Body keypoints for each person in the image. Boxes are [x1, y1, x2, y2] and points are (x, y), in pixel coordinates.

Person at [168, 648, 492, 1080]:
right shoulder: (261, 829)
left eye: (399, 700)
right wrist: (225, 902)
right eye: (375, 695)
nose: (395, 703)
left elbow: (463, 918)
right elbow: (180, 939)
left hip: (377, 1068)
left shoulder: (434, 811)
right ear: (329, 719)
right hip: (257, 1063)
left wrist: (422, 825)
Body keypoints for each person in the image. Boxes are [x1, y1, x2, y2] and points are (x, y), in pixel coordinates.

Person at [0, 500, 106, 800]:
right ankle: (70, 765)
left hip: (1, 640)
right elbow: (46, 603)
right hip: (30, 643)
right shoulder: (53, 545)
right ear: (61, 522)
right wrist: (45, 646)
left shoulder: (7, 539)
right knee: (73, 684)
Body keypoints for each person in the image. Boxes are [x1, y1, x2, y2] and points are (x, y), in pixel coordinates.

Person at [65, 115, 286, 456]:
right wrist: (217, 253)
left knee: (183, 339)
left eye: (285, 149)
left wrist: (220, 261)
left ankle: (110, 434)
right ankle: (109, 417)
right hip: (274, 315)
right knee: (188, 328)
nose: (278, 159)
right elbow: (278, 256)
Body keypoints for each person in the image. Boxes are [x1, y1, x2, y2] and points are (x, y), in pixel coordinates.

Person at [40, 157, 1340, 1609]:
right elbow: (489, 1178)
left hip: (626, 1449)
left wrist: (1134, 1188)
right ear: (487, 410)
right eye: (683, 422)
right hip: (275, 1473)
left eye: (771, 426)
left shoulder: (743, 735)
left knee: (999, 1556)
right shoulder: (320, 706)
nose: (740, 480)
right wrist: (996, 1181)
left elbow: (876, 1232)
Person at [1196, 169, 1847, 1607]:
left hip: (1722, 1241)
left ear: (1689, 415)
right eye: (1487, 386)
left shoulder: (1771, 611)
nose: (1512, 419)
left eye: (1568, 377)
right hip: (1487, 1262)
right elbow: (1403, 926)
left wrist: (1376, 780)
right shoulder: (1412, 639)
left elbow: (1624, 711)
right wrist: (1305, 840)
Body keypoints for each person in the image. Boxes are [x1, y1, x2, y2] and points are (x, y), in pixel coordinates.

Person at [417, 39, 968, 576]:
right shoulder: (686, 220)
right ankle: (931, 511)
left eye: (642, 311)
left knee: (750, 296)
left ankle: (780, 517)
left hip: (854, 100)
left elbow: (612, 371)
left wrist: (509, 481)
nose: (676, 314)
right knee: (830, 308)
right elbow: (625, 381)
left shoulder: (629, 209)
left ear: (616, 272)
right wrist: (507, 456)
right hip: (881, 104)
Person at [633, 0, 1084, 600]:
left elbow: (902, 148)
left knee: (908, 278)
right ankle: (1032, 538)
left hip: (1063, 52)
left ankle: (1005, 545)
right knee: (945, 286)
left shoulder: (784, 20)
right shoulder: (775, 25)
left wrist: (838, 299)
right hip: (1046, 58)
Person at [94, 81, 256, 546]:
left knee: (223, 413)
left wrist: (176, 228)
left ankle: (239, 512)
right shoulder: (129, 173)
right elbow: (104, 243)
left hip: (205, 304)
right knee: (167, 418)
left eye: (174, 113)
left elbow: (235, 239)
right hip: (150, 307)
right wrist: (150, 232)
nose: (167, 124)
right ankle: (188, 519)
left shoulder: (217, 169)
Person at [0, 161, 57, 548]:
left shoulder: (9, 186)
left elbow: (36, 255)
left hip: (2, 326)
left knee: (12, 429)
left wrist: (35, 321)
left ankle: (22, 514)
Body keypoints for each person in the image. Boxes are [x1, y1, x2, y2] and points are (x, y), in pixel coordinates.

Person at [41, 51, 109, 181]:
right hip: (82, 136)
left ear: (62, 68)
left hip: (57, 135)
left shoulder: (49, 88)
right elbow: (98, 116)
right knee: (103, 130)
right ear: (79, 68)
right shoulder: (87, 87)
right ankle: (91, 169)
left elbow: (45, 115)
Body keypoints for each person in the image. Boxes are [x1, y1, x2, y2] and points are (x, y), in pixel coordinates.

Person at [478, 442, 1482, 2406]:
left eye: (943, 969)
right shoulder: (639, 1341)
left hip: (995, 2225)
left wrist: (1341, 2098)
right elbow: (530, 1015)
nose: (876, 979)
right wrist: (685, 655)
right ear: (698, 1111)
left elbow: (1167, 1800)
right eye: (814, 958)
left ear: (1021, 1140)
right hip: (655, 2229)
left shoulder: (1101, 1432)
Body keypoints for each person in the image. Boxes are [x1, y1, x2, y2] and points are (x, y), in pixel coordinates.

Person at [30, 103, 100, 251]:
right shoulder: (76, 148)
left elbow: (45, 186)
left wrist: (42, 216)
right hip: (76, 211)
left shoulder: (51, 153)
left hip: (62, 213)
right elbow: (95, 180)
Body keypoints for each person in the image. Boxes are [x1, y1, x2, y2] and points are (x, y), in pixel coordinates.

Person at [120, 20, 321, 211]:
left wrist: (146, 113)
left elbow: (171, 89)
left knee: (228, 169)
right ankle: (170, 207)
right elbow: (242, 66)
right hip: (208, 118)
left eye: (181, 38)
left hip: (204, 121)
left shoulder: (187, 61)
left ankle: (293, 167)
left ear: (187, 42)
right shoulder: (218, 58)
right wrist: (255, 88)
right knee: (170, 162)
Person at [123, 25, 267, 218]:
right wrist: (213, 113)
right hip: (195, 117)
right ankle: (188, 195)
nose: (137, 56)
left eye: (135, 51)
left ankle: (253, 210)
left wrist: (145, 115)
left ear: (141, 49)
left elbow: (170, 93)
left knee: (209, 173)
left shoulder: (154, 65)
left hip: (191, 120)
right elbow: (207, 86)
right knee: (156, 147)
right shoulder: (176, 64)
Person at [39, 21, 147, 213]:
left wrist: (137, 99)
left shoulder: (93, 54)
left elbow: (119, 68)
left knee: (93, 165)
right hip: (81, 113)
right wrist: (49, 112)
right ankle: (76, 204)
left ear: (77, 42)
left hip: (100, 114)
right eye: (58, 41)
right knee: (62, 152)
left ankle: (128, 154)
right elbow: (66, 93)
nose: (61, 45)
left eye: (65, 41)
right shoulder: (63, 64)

=-=-=-=-=

Problem details ->
Word for word, restate the lines of the data above that fall between the line holding "right elbow: (625, 381)" and the line holding "right hip: (1046, 58)", inclusive, and no other lines.

Answer to this exercise ->
right elbow: (625, 381)
left shoulder: (629, 209)
left ear: (616, 272)
right wrist: (507, 456)
right hip: (881, 104)
Person at [633, 0, 1084, 600]:
left elbow: (902, 148)
left knee: (908, 278)
right ankle: (1032, 538)
left hip: (1063, 52)
left ankle: (1005, 545)
right knee: (945, 286)
left shoulder: (784, 20)
right shoulder: (775, 25)
left wrist: (838, 299)
right hip: (1046, 58)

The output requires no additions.